The order's Magistral See, or headquarters, is situated in the Castello della Magione. It is a former Templar compound that lies in the village of Poggibonsi in the Tuscany region of Italy. Built in the 11th century, the castle was donated by it’s owners, Gottifredo di Arnolfo and Arnolfino di Cristofano, to the Monks of the Saint Michael Abbey in Poggio Marturi, who later bestowed it to the Templars for use as one of their numerous Mansiones or Domus Templi along the Via Francigena. After 1312, the Castello della Magione passed though many hands, including the Hospitallers and the Princess Corsini, until, in 1979 it was purchased by Count Marcello Alberto Cristofani della Magione, the founder and current Grand Master of the Militia Templi.
Attached to the castle is a church, also restored, with impressive Burgundian-Cistercian influence and is used daily by the order for the community recitation of Vespers and the celebration of the Tridentine Mass.

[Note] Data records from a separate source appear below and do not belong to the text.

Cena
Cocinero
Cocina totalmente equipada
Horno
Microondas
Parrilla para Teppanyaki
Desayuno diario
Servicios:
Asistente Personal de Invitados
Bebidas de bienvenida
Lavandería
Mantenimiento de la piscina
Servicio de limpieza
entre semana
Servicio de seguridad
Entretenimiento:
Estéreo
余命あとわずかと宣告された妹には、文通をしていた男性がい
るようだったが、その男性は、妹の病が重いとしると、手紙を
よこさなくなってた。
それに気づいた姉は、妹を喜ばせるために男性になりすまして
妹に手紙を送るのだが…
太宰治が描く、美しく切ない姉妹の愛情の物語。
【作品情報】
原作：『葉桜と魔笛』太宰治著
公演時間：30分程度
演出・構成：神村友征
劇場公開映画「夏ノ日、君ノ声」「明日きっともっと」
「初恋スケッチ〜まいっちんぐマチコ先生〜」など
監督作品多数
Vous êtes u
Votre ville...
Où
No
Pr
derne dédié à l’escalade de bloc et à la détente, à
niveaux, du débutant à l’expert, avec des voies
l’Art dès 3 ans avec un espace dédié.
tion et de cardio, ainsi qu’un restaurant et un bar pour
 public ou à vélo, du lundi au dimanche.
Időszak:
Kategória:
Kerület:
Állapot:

The symbol of the Militiae Templi is a Red Octagonal Cross, symbol of the Eight Beatitudes of the Gospel, while the symbol is a white flag with Red Octagonal Cross. The cross is not to be confused with that of the medieval Knights Hospitaller, which is known as the Maltese Cross. The Grand Master has as its coat of arms just and symbol. The habit of the Professed Knights is white and consist of the tunic, the scapular with the octagonal red cross on the chest and a mantle with a cowl and the same cross on the left shoulder. The Knights in Obedience wear a mantle without cowl but with an octagonal cross on the left shoulder. The Ladies wear a white mantle and a white veil with the cross without the upper arm The Chaplains are dressed with a white Mozzetta with red edge, red buttons and an octagonal red cross on the left front part. The Oblati (Knights and Ladies of Devotion) have a gray mantle with the red octagonal cross on the left shoulder.
Spread in the world
The Militia Templi through Preceptories or Magistral Legations, is currently present in the following countries: Italy, Australia, Austria, Canada, Germany, Switzerland, United Kingdom and Ireland, Poland, Romania, Hungary, Spain, United States of America, and Puerto Rico.